Recall that attention was permutation equivariant. In fact, even with query, keys, and values, it is still equivariant. 

In [14]:
t, d = 4, 2
x = torch.randn(t, d)
y = qkv_attention(x)
print(y)

tensor([[  2.9639,  22.1648],
        [ -2.6682, -11.1776],
        [  1.1420,   1.5704],
        [  2.7934,  17.0057]])


In [15]:
perm = torch.LongTensor([0, 1, 3, 2])
x_new = x[perm]
y_new = qkv_attention(x_new)
print(y_new)

tensor([[  2.9639,  22.1649],
        [ -2.6682, -11.1776],
        [  2.7934,  17.0057],
        [  1.1420,   1.5704]])


# Scaling the inner product

The softmax can be very sensitive to extreme values due to the exponentiation.
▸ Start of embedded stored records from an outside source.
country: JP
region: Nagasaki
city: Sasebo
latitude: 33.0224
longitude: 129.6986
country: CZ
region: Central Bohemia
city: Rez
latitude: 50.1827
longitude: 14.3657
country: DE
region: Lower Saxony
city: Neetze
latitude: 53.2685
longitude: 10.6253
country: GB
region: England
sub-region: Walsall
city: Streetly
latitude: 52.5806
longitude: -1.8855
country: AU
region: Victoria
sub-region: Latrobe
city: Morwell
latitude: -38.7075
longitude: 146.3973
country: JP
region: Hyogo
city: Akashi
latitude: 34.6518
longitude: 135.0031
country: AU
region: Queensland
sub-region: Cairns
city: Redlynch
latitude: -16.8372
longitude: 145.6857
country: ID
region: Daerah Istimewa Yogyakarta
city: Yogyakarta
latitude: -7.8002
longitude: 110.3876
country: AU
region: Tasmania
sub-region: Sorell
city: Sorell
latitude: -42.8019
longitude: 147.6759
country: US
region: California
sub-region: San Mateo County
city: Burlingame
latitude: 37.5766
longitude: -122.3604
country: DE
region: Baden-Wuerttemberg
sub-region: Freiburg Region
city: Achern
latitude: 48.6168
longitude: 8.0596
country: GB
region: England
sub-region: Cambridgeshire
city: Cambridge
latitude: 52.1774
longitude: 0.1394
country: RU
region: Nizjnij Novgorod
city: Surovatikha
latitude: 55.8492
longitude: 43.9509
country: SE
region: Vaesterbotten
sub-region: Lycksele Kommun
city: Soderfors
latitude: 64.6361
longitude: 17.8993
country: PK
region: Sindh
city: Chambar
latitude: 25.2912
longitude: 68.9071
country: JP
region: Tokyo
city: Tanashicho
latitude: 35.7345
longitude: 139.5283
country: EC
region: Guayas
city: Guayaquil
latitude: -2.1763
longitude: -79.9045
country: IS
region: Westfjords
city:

This can cause vanishing gradients for the non-outliers.
Since the expected length of random normal vectors in $d$ dimensions is roughly $\sqrt d$, we rescale the inner products before the softmax:
$$w'_{ij} = \frac{q_i^T k_j}{\sqrt{d}}.$$

# Multi-head attention

We can introduce multi-head attention which creates $h$ query, key, and value linear maps and concatenate all the $y_i^r$ before reducing the dimension back down to $d$.
$$q_i^r = W_q^r x_i$$
$$k_i^r = W_k^r x_i$$
$$v_i^r = W_v^r x_i$$
$$w_{ij}^{'r} = q_i^{rT} k_j^r$$
$$w_{ij}^r \leftarrow softmax(w_{i1}^{'r}, \ldots, w_{it}^{'r})$$
$$y_i^r = \sum_{j} w_{ij}^r v_j^r$$
$$y_i = W stack(y_i^1, \ldots, y_i^h)$$
where $W\in \mathbb{R}^{d\times hd}$.